Non si può contestare al contribuente la mancata emersione di un reddito (il dividendo) solo per il fatto che questo avrebbe potuto essere generato, altrimenti si potrebbe contestare il professionista che differisce l’invio dei preavvisi a gennaio per rinviare la tassazione dei compensi o il dipendente che rinvia degli straordinari rinunciando, così, a un maggior reddito e impendendo una maggiore tassazione.  

Il punto di riferimento deve essere il rispetto del principio di capacità contributiva: il fatto che si possa percepire un reddito non rileva. Ciò che conta è se il reddito è stato effettivamente percepito. 

È anche interessante esaminare i casi in cui la prassi ha dato contenuto alla nozione di sine die. 

L’Agenzia ha affrontato il tema nel caso delle scissioni asimmetriche di compendi immobiliari o di liquidità dove i beni sono utilizzati dai soci. Più precisamente, nel caso delle immobiliari, se i beni sono usati dai soci senza formale assegnazione e nel caso delle liquidity company, se la società presta i soldi al socio o concede garanzie a favore di questo, è forse lecito contestare un differimento della tassazione in quanto il socio “usufruisce” dei beni sociali. 

Un ulteriore spunto è rinvenibile nella Relazione 27/09/2006 del Ministero dell’Economia e delle Finanze, in tema di tassazione dei redditi di natura finanziaria. In questa, si legge, al par. 1.2, che «I titoli zero coupon bond (di seguito, zcb) sono tassati in capo alle persone fisiche al momento della percezione dei proventi, e cioè alla vendita o al rimborso del titolo. 

Tali proventi sono costituiti sia da redditi di capitale (pari allo scarto di emissione maturato nel periodo intercorrente tra data di acquisto e data di cessione o rimborso), sia da redditi diversi (plusvalenze o minusvalenze da cessione). La possibilità di differire la tassazione sui redditi di capitale al momento del rimborso comporta che, a parità di altre condizioni, l’onere fiscale effettivo sul titolo sia inferiore a quello gravante su un titolo cum cedola. Quest’ultimo subisce infatti la tassazione sul pagamento periodico degli interessi: alla fonte, nel regime del risparmio amministrato e della dichiarazione, e annualmente, come componente del risultato di gestione, nel caso del regime del risparmio gestito. 

Questa disparità di trattamento fiscale era stata rimossa con l’introduzione, di un apposito meccanismo di equalizzazione (cosiddetto “piccolo equalizzatore”), poi abrogato». 

Nel caso dei titoli zero coupon, il contribuente matura una capacità contributiva sulla quota di interesse maturata, perché quella è acquisita e se vendesse il titolo la monetizzerebbe immediatamente.
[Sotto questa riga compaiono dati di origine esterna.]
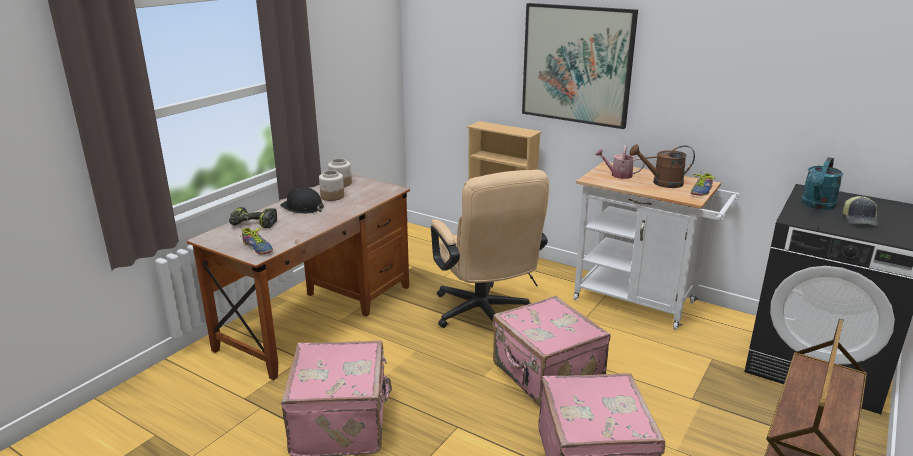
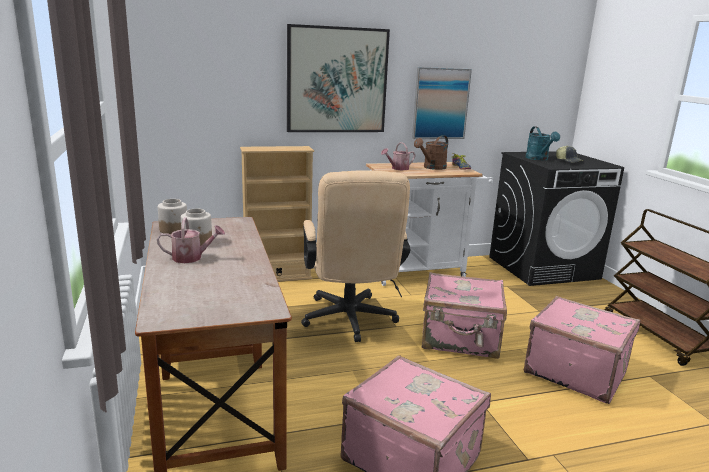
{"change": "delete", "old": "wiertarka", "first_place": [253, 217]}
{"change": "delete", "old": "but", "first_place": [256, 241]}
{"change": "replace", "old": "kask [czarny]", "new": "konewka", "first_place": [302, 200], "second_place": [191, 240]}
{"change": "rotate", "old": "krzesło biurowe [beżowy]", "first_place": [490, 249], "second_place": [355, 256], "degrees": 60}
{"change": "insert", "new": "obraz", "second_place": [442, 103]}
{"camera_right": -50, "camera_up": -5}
Diverso, invece, è il caso di un plusvalore su una azione. Se non la vendo, non c’è capacità contributiva perché la quotazione del titolo potrebbe crollare. 

Un altro caso in cui l’Agenzia ha utilizzato il concetto di differimento sine die è in tema di tassazione controlled foreign companies. La circolare n. 18/E/2021 ha affermato che «L’esigenza di non ammettere invece la sterilizzazione per le variazioni con riversamento non certo e predeterminato è funzionale ad evitare il rischio che venga potenzialmente considerato congruo il livello di tassazione effettiva di una giurisdizione estera anche nel caso in cui quest’ultima consenta il rinvio sine die della tassazione di ricavi o la deduzione anticipata di costi (che, in ipotesi, potrebbero non manifestarsi mai in futuro)». 

Il riferimento viene fatto a una tassazione che potrebbe anche non verificarsi mai in futuro. 

La mancata distribuzione dei dividendi, pertanto, non può configurare il differimento sine die contemplato nell’atto di indirizzo in tema di abuso.